### TASK DETAILS
Return, from the data that follows, each line that holds the word "element".

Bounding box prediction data
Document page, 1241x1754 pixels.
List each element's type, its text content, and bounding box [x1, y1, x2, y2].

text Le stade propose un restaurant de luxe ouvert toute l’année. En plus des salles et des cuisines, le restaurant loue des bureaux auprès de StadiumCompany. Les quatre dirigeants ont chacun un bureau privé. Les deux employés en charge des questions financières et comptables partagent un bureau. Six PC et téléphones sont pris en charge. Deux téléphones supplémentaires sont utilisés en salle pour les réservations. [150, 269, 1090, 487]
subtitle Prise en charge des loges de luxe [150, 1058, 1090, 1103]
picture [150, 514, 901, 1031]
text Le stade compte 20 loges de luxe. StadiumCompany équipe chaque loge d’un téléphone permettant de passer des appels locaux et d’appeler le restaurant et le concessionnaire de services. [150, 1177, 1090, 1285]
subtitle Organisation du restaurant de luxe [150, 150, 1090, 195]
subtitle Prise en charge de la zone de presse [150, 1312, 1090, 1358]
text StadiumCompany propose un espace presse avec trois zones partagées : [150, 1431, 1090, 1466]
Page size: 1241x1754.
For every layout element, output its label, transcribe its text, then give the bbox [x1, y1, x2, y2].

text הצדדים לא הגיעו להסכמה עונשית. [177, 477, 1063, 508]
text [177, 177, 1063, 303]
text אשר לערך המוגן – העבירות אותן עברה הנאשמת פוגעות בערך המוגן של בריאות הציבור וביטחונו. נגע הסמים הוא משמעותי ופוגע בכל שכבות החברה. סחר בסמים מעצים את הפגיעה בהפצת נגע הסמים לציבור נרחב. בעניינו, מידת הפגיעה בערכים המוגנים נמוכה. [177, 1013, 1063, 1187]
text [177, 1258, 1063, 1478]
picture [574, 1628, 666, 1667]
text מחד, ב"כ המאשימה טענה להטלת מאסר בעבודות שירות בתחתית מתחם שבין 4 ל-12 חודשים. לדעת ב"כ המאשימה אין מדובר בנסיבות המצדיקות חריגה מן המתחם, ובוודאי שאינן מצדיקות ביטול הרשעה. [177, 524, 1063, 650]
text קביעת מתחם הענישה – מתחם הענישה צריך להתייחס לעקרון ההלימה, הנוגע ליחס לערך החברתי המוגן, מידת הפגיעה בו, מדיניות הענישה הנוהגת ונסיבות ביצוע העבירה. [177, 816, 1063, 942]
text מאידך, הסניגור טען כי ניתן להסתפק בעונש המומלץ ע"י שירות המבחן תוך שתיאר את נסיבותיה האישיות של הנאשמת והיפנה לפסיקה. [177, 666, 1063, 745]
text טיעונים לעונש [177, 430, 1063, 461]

### EXERCISE RESULT
List each element's type, its text content, and bounding box [x1, y1, x2, y2].
For every layout element, output its label, transcribe its text, then give the bbox [x1, y1, x2, y2].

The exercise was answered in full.